Texto de origem:
☆ ☆ ☆

Padilla (206) diz que ao conversar com mulheres peruanas que se aproximavam aos Centros de Atenção (CEM – Centros de Emergência Mulher) para pedir assessoria em suas situações de violência de casal, muitas manifestavam não desejar que seus companheiros fossem presos, mas sim que detivessem a violência (Padilla, 2006:12), que modificassem suas formas de relacionar-se. Se os serviços de ajuda oferecem como alternativas únicas ou a prisão de seu companheiro para dar fim à violência ou a aceitação da violência para não perder seu companheiro, não será difícil que estas mulheres optem por permanecer com seu companheiro violento.
Será que os serviços de proteção às mulheres vitimas de violência realmente escutam ao público que atendem? Poderia se justificar, caso a escolha seja por “seu marido”, que essa mulher “não quis ser ajudada”?
Diversos serviços de atenção às mulheres vítimas de violência estão organizados para oferecer proteção e cuidado (em geral junto com seus filhos e filhas) exclusivamente a vitimas: apresentar a denúncia formal frente à justiça dando apoio jurídico e outras ações de empoderamento das mulheres como dar-lhes a conhecer seus direitos, apoio psicológico, entre outras, além de oferecer alternativas de sobrevivência – já que em muitos dos casos o agressor é também o principal provedor do lar. Este “empoderamento” da mulher poderá oferecer elementos que a ajudem a terminar com sua situação de violência, dano-lhe condições de romper com sua relação de dependência com o agressor, muitas vezes mais de ordem econômica que psicológica, tanto a dependência quanto a necessidade de ajuda.

☆ ☆ ☆

Extrato dos registros:
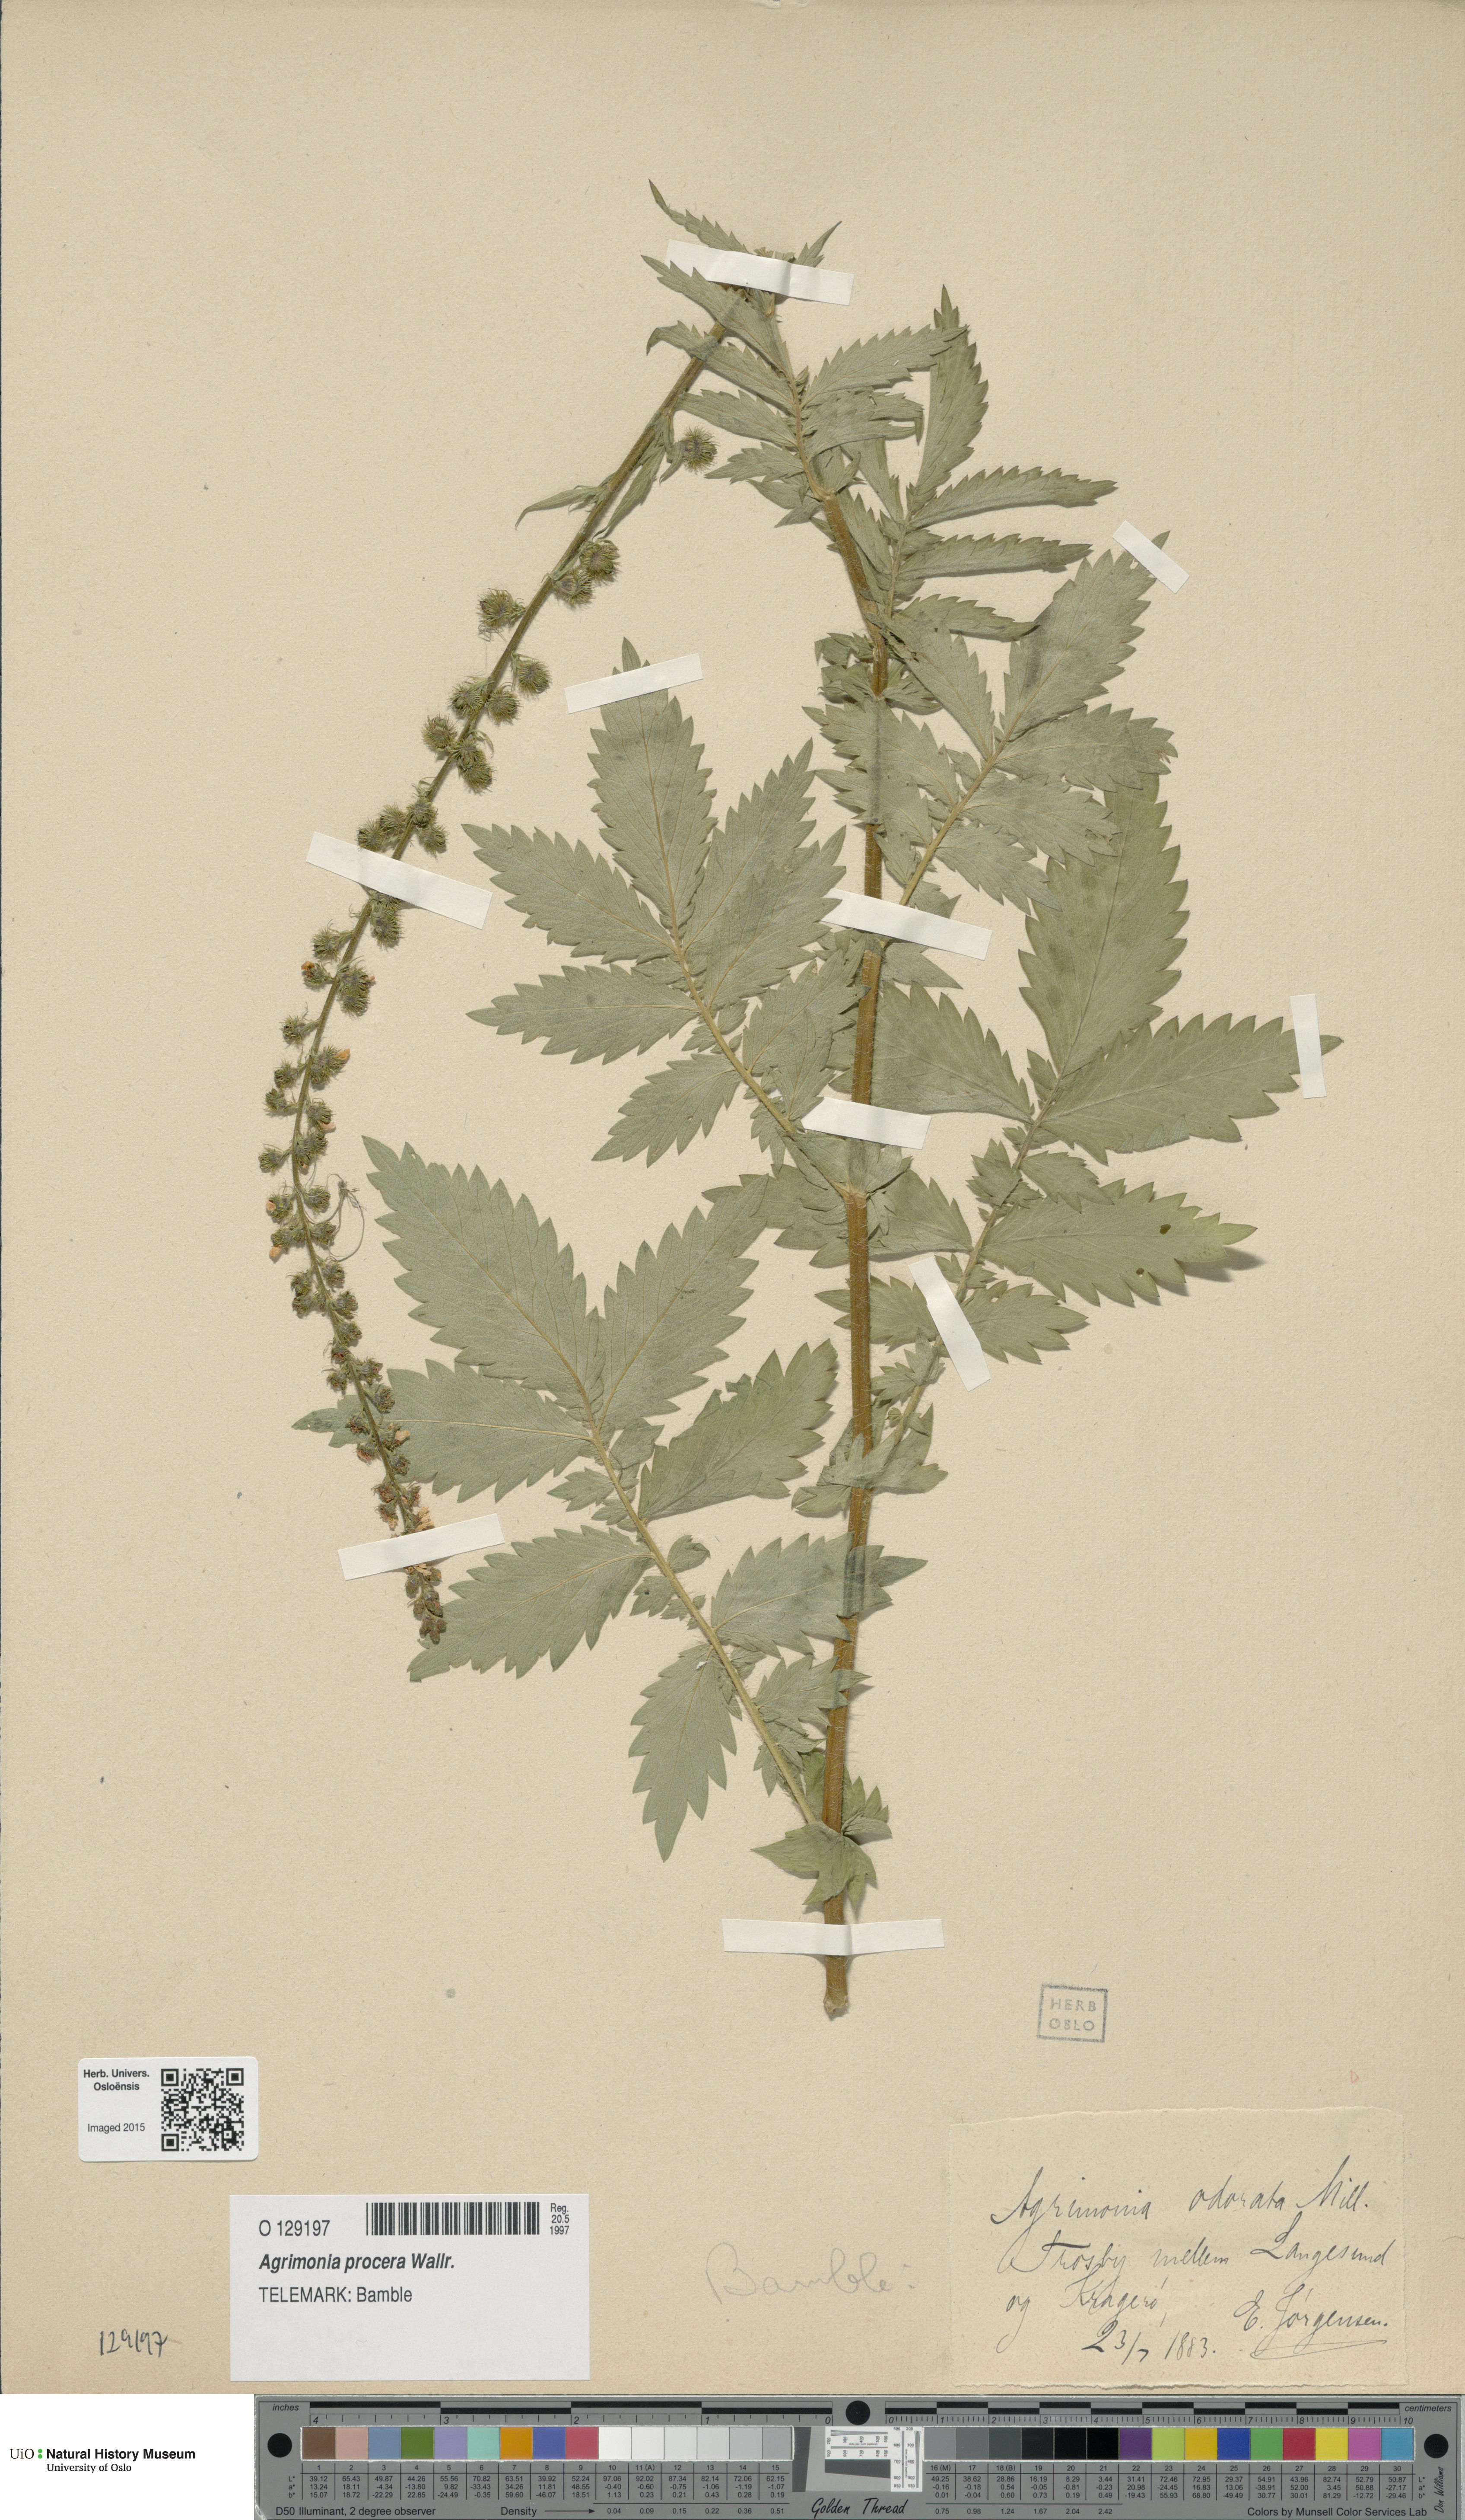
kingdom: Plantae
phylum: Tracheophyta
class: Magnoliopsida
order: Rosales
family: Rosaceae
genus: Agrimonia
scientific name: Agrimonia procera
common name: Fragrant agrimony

☆ ☆ ☆

Pedidos:
[a] No texto sobre a violência contra mulheres, o que muitas das mulheres peruanas que procuravam os Centros de Emergência Mulher manifestavam desejar em relação a seus companheiros?
[b] Prossiga o texto sobre a violência contra mulheres a partir do ponto em que ele termina.

Resultados:
[a] Não desejavam que seus companheiros fossem presos, mas que detivessem a violência e modificassem suas formas de relacionar-se.

[b]
Como conseqüência positiva e de curto prazo, pode-se obter a autonomia econômica da mulher, a saída do agressor do núcleo familiar, o fim da relação de casal e da violência. Mas sabemos bem que a efetiva e definitiva saída do agressor não é uma realidade muito fácil de concretizar.
Como conseqüências a médio e longo prazo, podemos encontrar:
• A construção de uma nova família/ chegada de outro homem, muitas vezes também violento, já que em geral a insuficiência (especificidade, tempo e disponibilidade) dos serviços de saúde mental não oferecem oportunidades para que as mulheres re-configurem novos “modelos de companheiros”;
• Novas situações de violência para as crianças e adolescentes que não são filhas ou filhos do novo companheiro;
• Violência de gênero no novo casal;
• O primeiro companheiro construindo uma nova relação de casal e repetindo o modelo relacional que conhece e não teve oportunidade de re-configurar;
• Deterioração dos vínculos entre pais e filhas e filhos, e
• Referencias “tóxicas” para meninas e meninos, futuras mães e pais.
Por que? Vamos relembrar as solicitações de muitas das mulheres que acessam aos CEMs, mencionadas por Padilla (2006):
Que procuram estas mulheres?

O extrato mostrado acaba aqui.